◆ **Quoted text**:

^^^^^^^^^^^^^^^^

The 'Field of Dreams' Dilemma

There’s a chicken and an egg paradox in mobile marketing. Many mobile sites sit moldering in the online wilderness, attracting few to no visitors. The same could be said for many elaborate online customer portals, social media outposts or online communities. Somebody went to the trouble to build them, but no one came. Why?

Well, it could be because no one thinks to go to the trouble to look for them, just as no one expects to find a ball diamond in the middle of an Iowa cornfield. It wasn’t until the ghosts of eight Chicago White Sox players, banned for life from playing the game they loved, started playing on the “Field of Dreams” that anyone bothered to drive to Ray Kinsella’s farm.  There was suddenly a reason to go.

The problem with many out-of–the-way online destinations is that there is no good reason to go. Because of this, we make two assumptions:

-       If there is no good reason for a destination to exist, then the destination probably doesn’t exist. Or,

-       If it does exist, it will be a waste of time and energy to visit.

If we jump to either of these two conclusions, we don’t bother looking for the destination. We won’t make the investment required to explore and evaluate. You see, there is a built-in mechanism that makes a “Build it and they will come” strategy a risky bet.

This built-in mechanism comes from behavioral ecology and is called the “marginal value theorem.” It was first identified by Eric Charnov in 1976 and has since been borrowed to explain behaviors in online information foraging by Peter Pirolli, amongst others. The idea behind it is simple: We will only invest the time and effort to find a new “patch” of online information if we think it’s better than “patches” we already know exist and are easy to navigate to.  In other words, we’re pretty lazy and won’t make any unnecessary trips.

^^^^^^^^^^^^^^^^

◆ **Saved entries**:
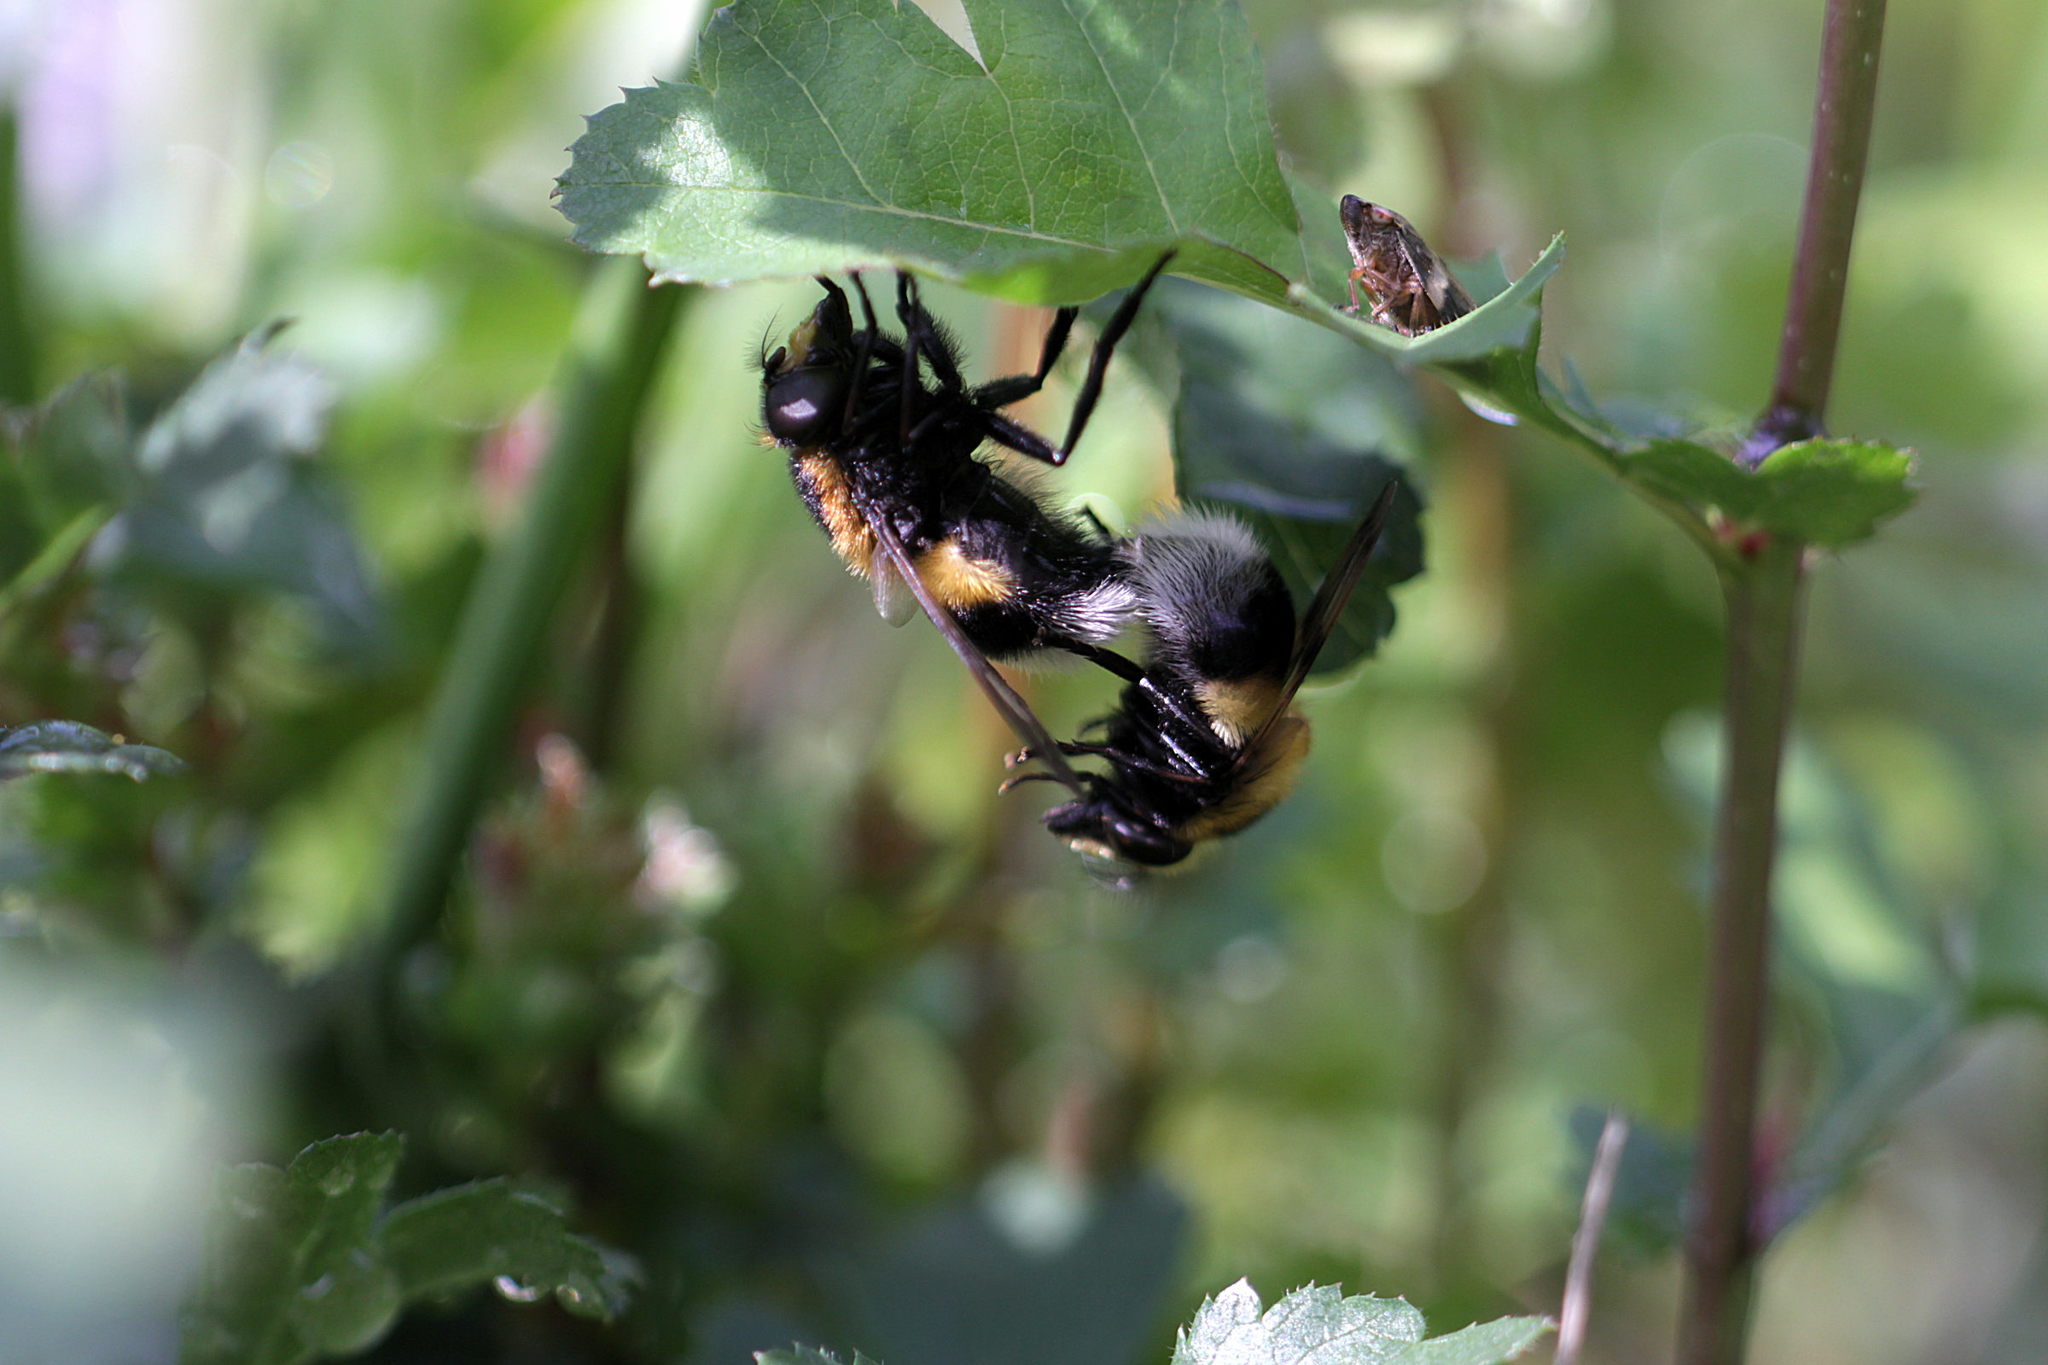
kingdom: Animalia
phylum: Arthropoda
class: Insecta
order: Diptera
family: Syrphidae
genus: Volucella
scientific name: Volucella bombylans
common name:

^^^^^^^^^^^^^^^^

◆ **Directions for this task**: Reproduce the whole "Field of Dreams" piece on mobile marketing, word for word.

◆ **Reply to the task**:
The 'Field of Dreams' Dilemma

There’s a chicken and an egg paradox in mobile marketing. Many mobile sites sit moldering in the online wilderness, attracting few to no visitors. The same could be said for many elaborate online customer portals, social media outposts or online communities. Somebody went to the trouble to build them, but no one came. Why?

Well, it could be because no one thinks to go to the trouble to look for them, just as no one expects to find a ball diamond in the middle of an Iowa cornfield. It wasn’t until the ghosts of eight Chicago White Sox players, banned for life from playing the game they loved, started playing on the “Field of Dreams” that anyone bothered to drive to Ray Kinsella’s farm.  There was suddenly a reason to go.

The problem with many out-of–the-way online destinations is that there is no good reason to go. Because of this, we make two assumptions:

-       If there is no good reason for a destination to exist, then the destination probably doesn’t exist. Or,

-       If it does exist, it will be a waste of time and energy to visit.

If we jump to either of these two conclusions, we don’t bother looking for the destination. We won’t make the investment required to explore and evaluate. You see, there is a built-in mechanism that makes a “Build it and they will come” strategy a risky bet.

This built-in mechanism comes from behavioral ecology and is called the “marginal value theorem.” It was first identified by Eric Charnov in 1976 and has since been borrowed to explain behaviors in online information foraging by Peter Pirolli, amongst others. The idea behind it is simple: We will only invest the time and effort to find a new “patch” of online information if we think it’s better than “patches” we already know exist and are easy to navigate to.  In other words, we’re pretty lazy and won’t make any unnecessary trips.